Task instructions ▸ Lay out every line of the records below as a Markdown table with the columns Row and Line, numbering each row and omitting blank lines.

Data shown ▸
================

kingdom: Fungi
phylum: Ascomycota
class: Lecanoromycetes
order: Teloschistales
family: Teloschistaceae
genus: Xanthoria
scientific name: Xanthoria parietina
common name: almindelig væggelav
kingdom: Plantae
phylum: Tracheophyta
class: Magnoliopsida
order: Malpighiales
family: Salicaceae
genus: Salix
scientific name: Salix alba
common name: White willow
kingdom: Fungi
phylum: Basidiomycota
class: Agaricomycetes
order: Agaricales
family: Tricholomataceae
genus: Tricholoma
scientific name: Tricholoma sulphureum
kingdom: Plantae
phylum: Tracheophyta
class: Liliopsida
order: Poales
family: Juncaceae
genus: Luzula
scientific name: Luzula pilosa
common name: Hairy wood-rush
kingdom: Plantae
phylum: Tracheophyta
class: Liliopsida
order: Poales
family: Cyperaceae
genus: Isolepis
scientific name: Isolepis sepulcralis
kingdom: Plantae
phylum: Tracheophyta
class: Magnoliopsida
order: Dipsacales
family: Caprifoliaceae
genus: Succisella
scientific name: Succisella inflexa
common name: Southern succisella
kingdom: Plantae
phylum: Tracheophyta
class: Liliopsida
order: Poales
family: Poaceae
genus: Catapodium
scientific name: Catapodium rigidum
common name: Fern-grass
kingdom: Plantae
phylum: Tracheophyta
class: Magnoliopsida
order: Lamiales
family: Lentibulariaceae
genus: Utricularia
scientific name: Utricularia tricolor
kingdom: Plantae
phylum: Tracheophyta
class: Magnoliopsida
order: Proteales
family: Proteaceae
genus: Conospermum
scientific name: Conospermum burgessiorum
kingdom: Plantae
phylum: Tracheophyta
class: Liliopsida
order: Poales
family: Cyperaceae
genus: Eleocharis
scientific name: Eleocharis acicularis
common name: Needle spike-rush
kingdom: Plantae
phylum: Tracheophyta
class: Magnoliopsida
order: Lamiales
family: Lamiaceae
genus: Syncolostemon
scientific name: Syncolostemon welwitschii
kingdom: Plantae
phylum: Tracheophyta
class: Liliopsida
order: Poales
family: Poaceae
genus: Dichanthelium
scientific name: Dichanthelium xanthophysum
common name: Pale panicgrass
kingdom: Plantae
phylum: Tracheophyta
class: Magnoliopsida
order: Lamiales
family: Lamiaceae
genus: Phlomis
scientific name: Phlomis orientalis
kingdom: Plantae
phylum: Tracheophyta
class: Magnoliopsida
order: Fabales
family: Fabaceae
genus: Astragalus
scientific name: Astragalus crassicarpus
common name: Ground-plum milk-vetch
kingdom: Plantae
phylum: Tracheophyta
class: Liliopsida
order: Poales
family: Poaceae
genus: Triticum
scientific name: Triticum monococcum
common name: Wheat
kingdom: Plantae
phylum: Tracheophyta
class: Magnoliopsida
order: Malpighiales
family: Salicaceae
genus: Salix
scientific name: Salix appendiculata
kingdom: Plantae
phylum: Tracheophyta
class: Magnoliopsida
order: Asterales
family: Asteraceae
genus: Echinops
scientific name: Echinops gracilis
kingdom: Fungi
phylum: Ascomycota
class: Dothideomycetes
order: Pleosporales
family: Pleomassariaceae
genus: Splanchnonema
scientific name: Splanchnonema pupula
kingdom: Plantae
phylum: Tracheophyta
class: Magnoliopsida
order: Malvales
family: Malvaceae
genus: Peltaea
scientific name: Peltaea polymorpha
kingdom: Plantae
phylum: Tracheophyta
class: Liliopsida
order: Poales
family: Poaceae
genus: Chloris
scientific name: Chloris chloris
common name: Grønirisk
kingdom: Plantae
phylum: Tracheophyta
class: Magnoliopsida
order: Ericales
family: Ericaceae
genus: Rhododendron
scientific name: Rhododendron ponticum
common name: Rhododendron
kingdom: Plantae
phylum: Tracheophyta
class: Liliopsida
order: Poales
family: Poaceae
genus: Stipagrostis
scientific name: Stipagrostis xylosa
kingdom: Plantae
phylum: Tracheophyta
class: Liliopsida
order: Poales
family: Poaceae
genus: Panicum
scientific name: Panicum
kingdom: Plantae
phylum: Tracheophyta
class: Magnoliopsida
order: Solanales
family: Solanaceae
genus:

================

Task result ▸
| Row | Line |
|---|---|
| 1 | kingdom: Fungi |
| 2 | phylum: Ascomycota |
| 3 | class: Lecanoromycetes |
| 4 | order: Teloschistales |
| 5 | family: Teloschistaceae |
| 6 | genus: Xanthoria |
| 7 | scientific name: Xanthoria parietina |
| 8 | common name: almindelig væggelav |
| 9 | kingdom: Plantae |
| 10 | phylum: Tracheophyta |
| 11 | class: Magnoliopsida |
| 12 | order: Malpighiales |
| 13 | family: Salicaceae |
| 14 | genus: Salix |
| 15 | scientific name: Salix alba |
| 16 | common name: White willow |
| 17 | kingdom: Fungi |
| 18 | phylum: Basidiomycota |
| 19 | class: Agaricomycetes |
| 20 | order: Agaricales |
| 21 | family: Tricholomataceae |
| 22 | genus: Tricholoma |
| 23 | scientific name: Tricholoma sulphureum |
| 24 | kingdom: Plantae |
| 25 | phylum: Tracheophyta |
| 26 | class: Liliopsida |
| 27 | order: Poales |
| 28 | family: Juncaceae |
| 29 | genus: Luzula |
| 30 | scientific name: Luzula pilosa |
| 31 | common name: Hairy wood-rush |
| 32 | kingdom: Plantae |
| 33 | phylum: Tracheophyta |
| 34 | class: Liliopsida |
| 35 | order: Poales |
| 36 | family: Cyperaceae |
| 37 | genus: Isolepis |
| 38 | scientific name: Isolepis sepulcralis |
| 39 | kingdom: Plantae |
| 40 | phylum: Tracheophyta |
| 41 | class: Magnoliopsida |
| 42 | order: Dipsacales |
| 43 | family: Caprifoliaceae |
| 44 | genus: Succisella |
| 45 | scientific name: Succisella inflexa |
| 46 | common name: Southern succisella |
| 47 | kingdom: Plantae |
| 48 | phylum: Tracheophyta |
| 49 | class: Liliopsida |
| 50 | order: Poales |
| 51 | family: Poaceae |
| 52 | genus: Catapodium |
| 53 | scientific name: Catapodium rigidum |
| 54 | common name: Fern-grass |
| 55 | kingdom: Plantae |
| 56 | phylum: Tracheophyta |
| 57 | class: Magnoliopsida |
| 58 | order: Lamiales |
| 59 | family: Lentibulariaceae |
| 60 | genus: Utricularia |
| 61 | scientific name: Utricularia tricolor |
| 62 | kingdom: Plantae |
| 63 | phylum: Tracheophyta |
| 64 | class: Magnoliopsida |
| 65 | order: Proteales |
| 66 | family: Proteaceae |
| 67 | genus: Conospermum |
| 68 | scientific name: Conospermum burgessiorum |
| 69 | kingdom: Plantae |
| 70 | phylum: Tracheophyta |
| 71 | class: Liliopsida |
| 72 | order: Poales |
| 73 | family: Cyperaceae |
| 74 | genus: Eleocharis |
| 75 | scientific name: Eleocharis acicularis |
| 76 | common name: Needle spike-rush |
| 77 | kingdom: Plantae |
| 78 | phylum: Tracheophyta |
| 79 | class: Magnoliopsida |
| 80 | order: Lamiales |
| 81 | family: Lamiaceae |
| 82 | genus: Syncolostemon |
| 83 | scientific name: Syncolostemon welwitschii |
| 84 | kingdom: Plantae |
| 85 | phylum: Tracheophyta |
| 86 | class: Liliopsida |
| 87 | order: Poales |
| 88 | family: Poaceae |
| 89 | genus: Dichanthelium |
| 90 | scientific name: Dichanthelium xanthophysum |
| 91 | common name: Pale panicgrass |
| 92 | kingdom: Plantae |
| 93 | phylum: Tracheophyta |
| 94 | class: Magnoliopsida |
| 95 | order: Lamiales |
| 96 | family: Lamiaceae |
| 97 | genus: Phlomis |
| 98 | scientific name: Phlomis orientalis |
| 99 | kingdom: Plantae |
| 100 | phylum: Tracheophyta |
| 101 | class: Magnoliopsida |
| 102 | order: Fabales |
| 103 | family: Fabaceae |
| 104 | genus: Astragalus |
| 105 | scientific name: Astragalus crassicarpus |
| 106 | common name: Ground-plum milk-vetch |
| 107 | kingdom: Plantae |
| 108 | phylum: Tracheophyta |
| 109 | class: Liliopsida |
| 110 | order: Poales |
| 111 | family: Poaceae |
| 112 | genus: Triticum |
| 113 | scientific name: Triticum monococcum |
| 114 | common name: Wheat |
| 115 | kingdom: Plantae |
| 116 | phylum: Tracheophyta |
| 117 | class: Magnoliopsida |
| 118 | order: Malpighiales |
| 119 | family: Salicaceae |
| 120 | genus: Salix |
| 121 | scientific name: Salix appendiculata |
| 122 | kingdom: Plantae |
| 123 | phylum: Tracheophyta |
| 124 | class: Magnoliopsida |
| 125 | order: Asterales |
| 126 | family: Asteraceae |
| 127 | genus: Echinops |
| 128 | scientific name: Echinops gracilis |
| 129 | kingdom: Fungi |
| 130 | phylum: Ascomycota |
| 131 | class: Dothideomycetes |
| 132 | order: Pleosporales |
| 133 | family: Pleomassariaceae |
| 134 | genus: Splanchnonema |
| 135 | scientific name: Splanchnonema pupula |
| 136 | kingdom: Plantae |
| 137 | phylum: Tracheophyta |
| 138 | class: Magnoliopsida |
| 139 | order: Malvales |
| 140 | family: Malvaceae |
| 141 | genus: Peltaea |
| 142 | scientific name: Peltaea polymorpha |
| 143 | kingdom: Plantae |
| 144 | phylum: Tracheophyta |
| 145 | class: Liliopsida |
| 146 | order: Poales |
| 147 | family: Poaceae |
| 148 | genus: Chloris |
| 149 | scientific name: Chloris chloris |
| 150 | common name: Grønirisk |
| 151 | kingdom: Plantae |
| 152 | phylum: Tracheophyta |
| 153 | class: Magnoliopsida |
| 154 | order: Ericales |
| 155 | family: Ericaceae |
| 156 | genus: Rhododendron |
| 157 | scientific name: Rhododendron ponticum |
| 158 | common name: Rhododendron |
| 159 | kingdom: Plantae |
| 160 | phylum: Tracheophyta |
| 161 | class: Liliopsida |
| 162 | order: Poales |
| 163 | family: Poaceae |
| 164 | genus: Stipagrostis |
| 165 | scientific name: Stipagrostis xylosa |
| 166 | kingdom: Plantae |
| 167 | phylum: Tracheophyta |
| 168 | class: Liliopsida |
| 169 | order: Poales |
| 170 | family: Poaceae |
| 171 | genus: Panicum |
| 172 | scientific name: Panicum |
| 173 | kingdom: Plantae |
| 174 | phylum: Tracheophyta |
| 175 | class: Magnoliopsida |
| 176 | order: Solanales |
| 177 | family: Solanaceae |
| 178 | genus: |